- _WHAT YOU HAVE TO DO_: Below are records; count the lines among them that include the string "Main", and state only the number.

RECORDS FOR THE TASK Start Marker

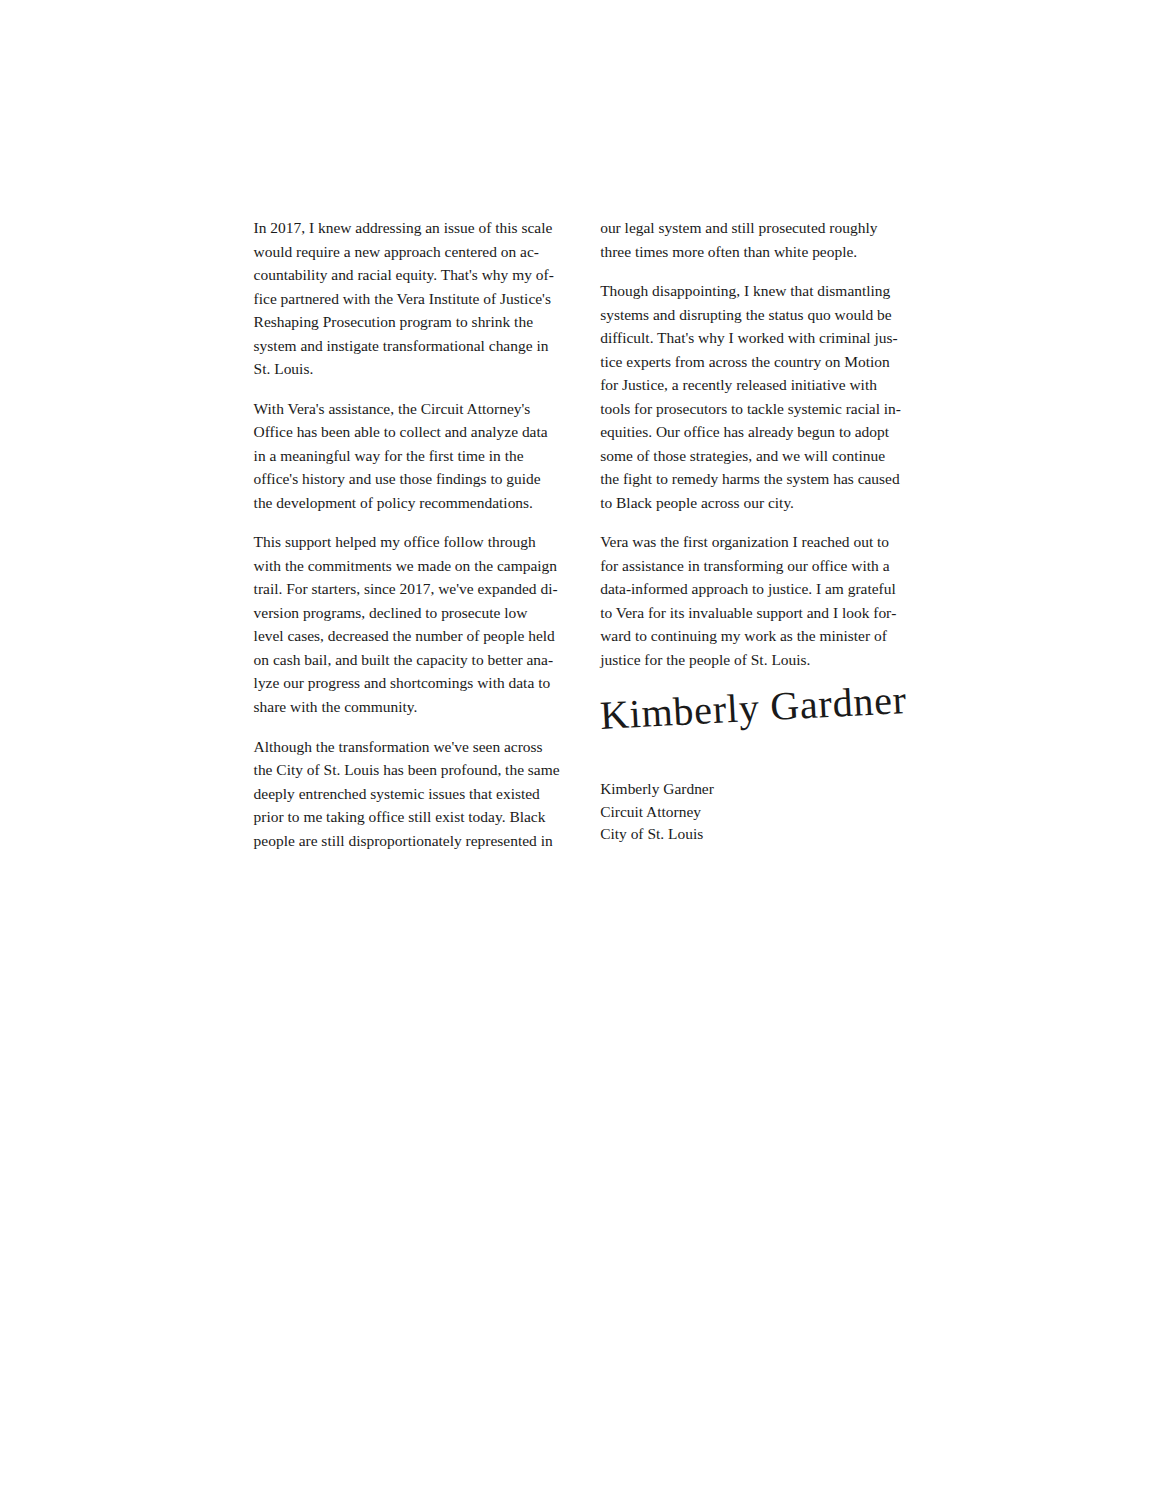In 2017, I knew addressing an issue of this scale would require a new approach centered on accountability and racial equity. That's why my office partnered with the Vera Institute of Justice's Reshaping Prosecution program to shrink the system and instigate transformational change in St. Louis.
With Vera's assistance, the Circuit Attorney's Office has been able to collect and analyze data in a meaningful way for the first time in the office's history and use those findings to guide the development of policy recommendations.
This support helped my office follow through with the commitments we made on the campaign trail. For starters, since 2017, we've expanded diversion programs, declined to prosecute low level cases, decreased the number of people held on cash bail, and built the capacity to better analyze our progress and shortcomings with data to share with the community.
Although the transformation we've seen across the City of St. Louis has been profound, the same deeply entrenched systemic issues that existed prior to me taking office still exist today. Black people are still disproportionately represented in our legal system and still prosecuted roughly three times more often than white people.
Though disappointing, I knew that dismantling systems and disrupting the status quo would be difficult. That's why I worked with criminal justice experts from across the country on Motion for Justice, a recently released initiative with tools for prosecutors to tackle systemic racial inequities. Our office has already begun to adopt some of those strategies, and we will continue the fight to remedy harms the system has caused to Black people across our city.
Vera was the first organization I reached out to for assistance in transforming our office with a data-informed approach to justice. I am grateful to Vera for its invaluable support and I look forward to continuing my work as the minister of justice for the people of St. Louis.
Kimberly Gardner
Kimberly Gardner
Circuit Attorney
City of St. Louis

RECORDS FOR THE TASK End Marker
RECORDS FOR THE TASK Start Marker

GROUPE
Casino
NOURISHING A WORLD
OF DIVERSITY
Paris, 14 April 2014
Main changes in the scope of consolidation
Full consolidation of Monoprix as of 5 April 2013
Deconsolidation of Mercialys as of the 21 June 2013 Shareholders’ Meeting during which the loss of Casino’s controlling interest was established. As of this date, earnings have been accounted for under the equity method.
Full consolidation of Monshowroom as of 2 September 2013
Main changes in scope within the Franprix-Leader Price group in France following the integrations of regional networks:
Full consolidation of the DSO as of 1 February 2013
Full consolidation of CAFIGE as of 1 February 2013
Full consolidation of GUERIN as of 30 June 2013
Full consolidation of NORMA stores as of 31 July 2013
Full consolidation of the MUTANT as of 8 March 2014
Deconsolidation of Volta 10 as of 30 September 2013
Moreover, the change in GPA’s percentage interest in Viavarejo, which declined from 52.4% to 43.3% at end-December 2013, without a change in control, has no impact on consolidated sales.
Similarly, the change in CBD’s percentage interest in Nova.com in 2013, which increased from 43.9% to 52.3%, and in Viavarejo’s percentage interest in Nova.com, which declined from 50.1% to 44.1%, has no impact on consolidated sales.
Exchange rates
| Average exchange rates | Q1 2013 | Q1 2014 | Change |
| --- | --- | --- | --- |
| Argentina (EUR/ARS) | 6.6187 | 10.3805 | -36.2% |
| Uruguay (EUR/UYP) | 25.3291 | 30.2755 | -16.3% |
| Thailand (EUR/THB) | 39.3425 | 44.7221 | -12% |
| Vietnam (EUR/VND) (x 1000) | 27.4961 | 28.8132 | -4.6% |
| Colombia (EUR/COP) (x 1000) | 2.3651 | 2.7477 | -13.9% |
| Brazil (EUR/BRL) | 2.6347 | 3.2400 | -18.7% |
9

RECORDS FOR THE TASK End Marker
RECORDS FOR THE TASK Start Marker

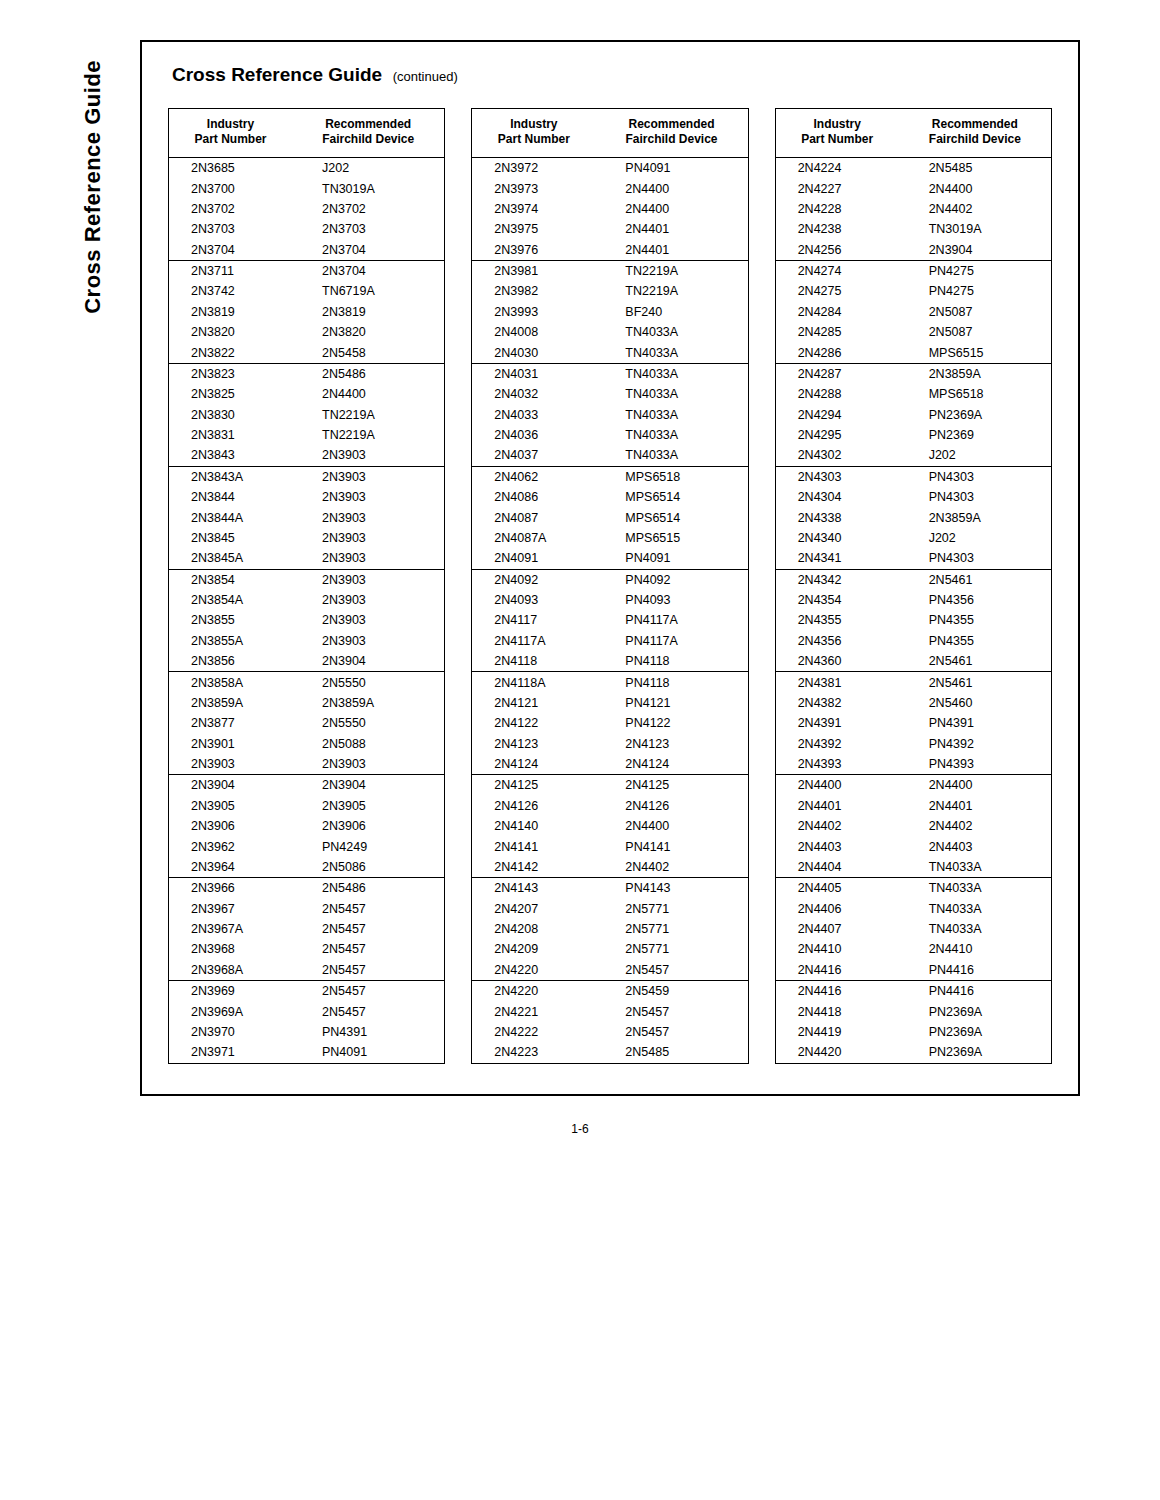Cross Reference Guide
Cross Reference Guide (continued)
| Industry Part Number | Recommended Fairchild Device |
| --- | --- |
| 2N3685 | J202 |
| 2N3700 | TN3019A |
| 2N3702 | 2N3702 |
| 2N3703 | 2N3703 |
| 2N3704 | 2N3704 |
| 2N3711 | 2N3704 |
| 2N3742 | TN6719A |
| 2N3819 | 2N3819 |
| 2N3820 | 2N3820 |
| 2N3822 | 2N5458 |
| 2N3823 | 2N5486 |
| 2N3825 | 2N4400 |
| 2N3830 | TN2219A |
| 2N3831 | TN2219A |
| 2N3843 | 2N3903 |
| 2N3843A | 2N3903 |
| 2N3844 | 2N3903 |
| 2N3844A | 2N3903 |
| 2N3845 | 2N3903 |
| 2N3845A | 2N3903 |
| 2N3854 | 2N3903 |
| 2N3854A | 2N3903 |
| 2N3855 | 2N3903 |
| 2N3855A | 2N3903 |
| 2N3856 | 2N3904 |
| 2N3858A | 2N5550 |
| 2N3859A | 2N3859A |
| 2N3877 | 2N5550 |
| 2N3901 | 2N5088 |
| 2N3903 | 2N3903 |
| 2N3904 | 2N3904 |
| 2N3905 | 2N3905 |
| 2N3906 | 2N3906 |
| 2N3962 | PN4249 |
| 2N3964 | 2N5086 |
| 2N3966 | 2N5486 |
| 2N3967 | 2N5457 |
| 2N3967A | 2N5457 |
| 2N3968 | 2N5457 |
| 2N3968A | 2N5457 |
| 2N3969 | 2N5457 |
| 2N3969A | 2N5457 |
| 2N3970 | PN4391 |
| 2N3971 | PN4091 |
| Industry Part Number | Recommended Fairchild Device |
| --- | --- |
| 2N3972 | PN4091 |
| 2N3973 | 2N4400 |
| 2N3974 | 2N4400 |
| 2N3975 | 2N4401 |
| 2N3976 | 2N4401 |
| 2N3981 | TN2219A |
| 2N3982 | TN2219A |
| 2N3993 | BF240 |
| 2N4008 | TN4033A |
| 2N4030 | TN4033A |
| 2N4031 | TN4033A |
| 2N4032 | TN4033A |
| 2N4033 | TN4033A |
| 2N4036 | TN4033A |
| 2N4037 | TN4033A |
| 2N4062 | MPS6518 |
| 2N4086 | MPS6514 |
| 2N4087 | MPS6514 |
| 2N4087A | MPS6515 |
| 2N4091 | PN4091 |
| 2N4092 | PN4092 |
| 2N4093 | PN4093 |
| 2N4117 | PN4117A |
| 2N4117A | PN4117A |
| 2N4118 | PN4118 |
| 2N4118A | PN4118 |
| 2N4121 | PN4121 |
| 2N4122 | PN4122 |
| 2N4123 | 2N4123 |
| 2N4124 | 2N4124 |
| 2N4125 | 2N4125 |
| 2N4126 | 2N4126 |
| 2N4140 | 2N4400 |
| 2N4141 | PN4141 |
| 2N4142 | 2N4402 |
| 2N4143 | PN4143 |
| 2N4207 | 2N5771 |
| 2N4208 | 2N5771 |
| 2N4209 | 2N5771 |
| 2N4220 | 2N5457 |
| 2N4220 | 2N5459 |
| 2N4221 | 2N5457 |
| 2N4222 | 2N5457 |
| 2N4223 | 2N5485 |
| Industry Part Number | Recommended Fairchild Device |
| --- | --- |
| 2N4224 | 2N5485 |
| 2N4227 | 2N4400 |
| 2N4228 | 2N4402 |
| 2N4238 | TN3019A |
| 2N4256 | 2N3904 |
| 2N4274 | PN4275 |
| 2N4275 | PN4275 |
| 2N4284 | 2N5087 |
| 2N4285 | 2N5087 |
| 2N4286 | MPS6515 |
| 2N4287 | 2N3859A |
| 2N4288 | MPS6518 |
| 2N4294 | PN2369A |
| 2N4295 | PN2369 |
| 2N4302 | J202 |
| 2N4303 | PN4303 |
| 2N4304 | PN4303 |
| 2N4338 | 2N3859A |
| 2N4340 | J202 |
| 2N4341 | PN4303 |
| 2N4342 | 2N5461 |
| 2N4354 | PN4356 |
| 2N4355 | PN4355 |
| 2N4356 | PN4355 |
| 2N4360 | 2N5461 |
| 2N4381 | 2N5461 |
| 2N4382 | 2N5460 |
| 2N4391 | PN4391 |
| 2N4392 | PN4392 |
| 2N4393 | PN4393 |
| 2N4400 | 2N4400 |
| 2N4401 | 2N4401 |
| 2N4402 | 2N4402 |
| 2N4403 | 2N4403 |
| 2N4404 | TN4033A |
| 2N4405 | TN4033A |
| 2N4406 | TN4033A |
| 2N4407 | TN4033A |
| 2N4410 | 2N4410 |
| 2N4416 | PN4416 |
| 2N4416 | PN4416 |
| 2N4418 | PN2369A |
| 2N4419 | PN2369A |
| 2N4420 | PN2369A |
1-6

RECORDS FOR THE TASK End Marker

- _RESPONSE TO THIS TASK_: 2